Non sempre e solo dei progettisti, a mio parere, visto che questi devono comunque rispondere a commissioni, controllori, commissari e quant’altro (di nomina quasi esclusivamente politica) che dovrebbero valutare, verificare ed infine approvare.

Forse delle continue varianti in corso d’opera, dovute sia a criticità riscontrate durante i lavori (e non sufficientemente valutate in fase di progettazione), sia a richieste delle amministrazioni locali che cercano, con queste varianti, di “portare a casa qualcosa”?

Ovviamente una volta impiantati i cantieri è quasi impossibile proporre di rinunciare all’opera, anche se i costi lievitano, ecco perché vi è la necessità di analisi, valutazioni e discussioni molto più ampie PRIMA di cominciare queste opere.

In parte si sta cercando già adesso di farlo con l’introduzione (seppur imperfetta e migliorabile finché vogliamo) di meccanismi quali l’analisi costi-benefici ed il Dibattito Pubblico, ma a mio parere tutti questi strumenti non possono essere sostitutivi di una progettazione ed una pianificazione delle opere che siano molto più aderenti alla realtà di quanto fatto finora.

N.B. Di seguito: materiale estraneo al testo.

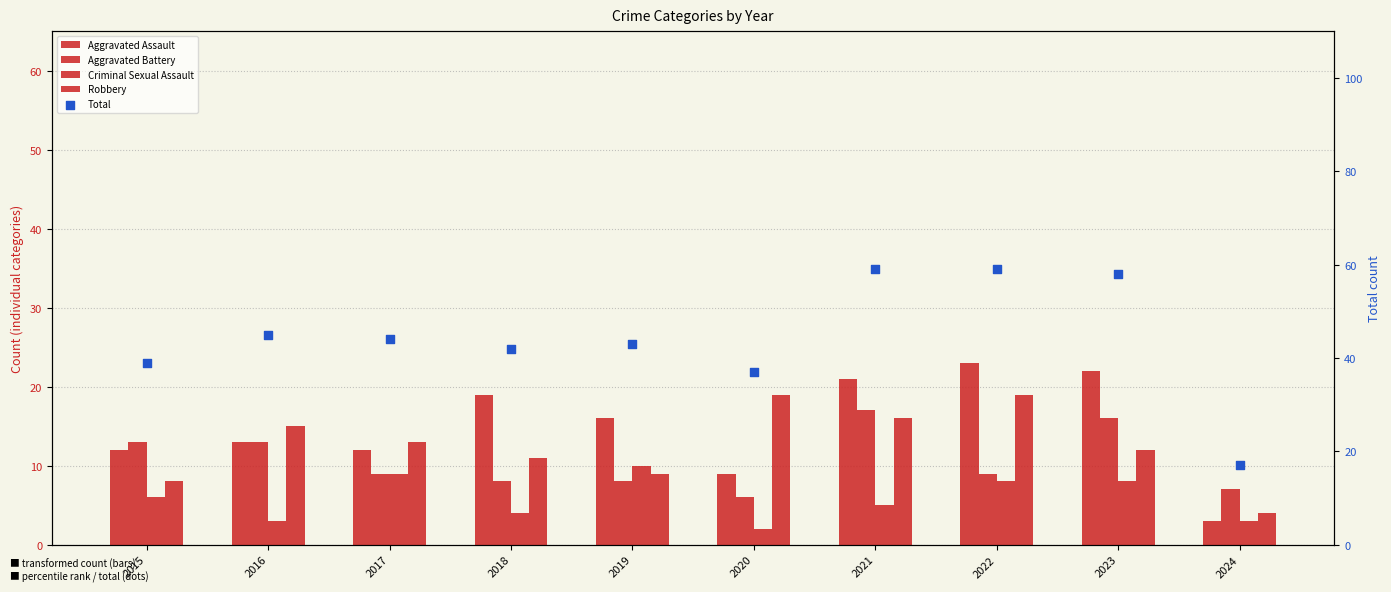

Which series has the widest spread of Y values?

Total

Ma soprattutto manca un meccanismo efficace che identifichi e faccia pagare (anche a livello politico) eventuali responsabili. Se da un lato si pongono centinaia di vincoli e paletti alle Amministrazioni Locali, che tra “spending review”, “patto di stabilità”, Consip, Codice degli appalti etc non possono spendere i fondi che avrebbero già in cassa per opere “minori” ma forse più utili, dall’altro lato assistiamo ad un dissennato sperpero quando si tratta di “Opere Grandi”.

Concludo citando un altro studio, stavolta di Unioncamere del Veneto del 2016 altra istituzione che non si può tacciare di essere “per il No”), nel quale si cita, tra le concause della crisi delle due Popolari Venete, il “sostegno a progetti “di sistema” con scarse possibilità di rientro (anche a lungo termine), privi di garanzie reali (autostrade, CIS, pedemontana, investimenti immobiliari semi-pubblici…), sollecitati dallo “spirito del branco” che contraddistingue i CdA e il management delle popolari “di territorio”. “

E’, purtroppo, fin troppo facile tracciare (politicamente) una riga sulla carta geografica e dire “si passa di qua!”, ma poi le conseguenze si pagano sempre, e non solo a livello economico.

Ma è, a mio parere, ancora più grave, in questi anni di crisi economica e di ristrettezze di bilancio, mentire o nascondere ai cittadini come vengono spesi i soldi di tutti.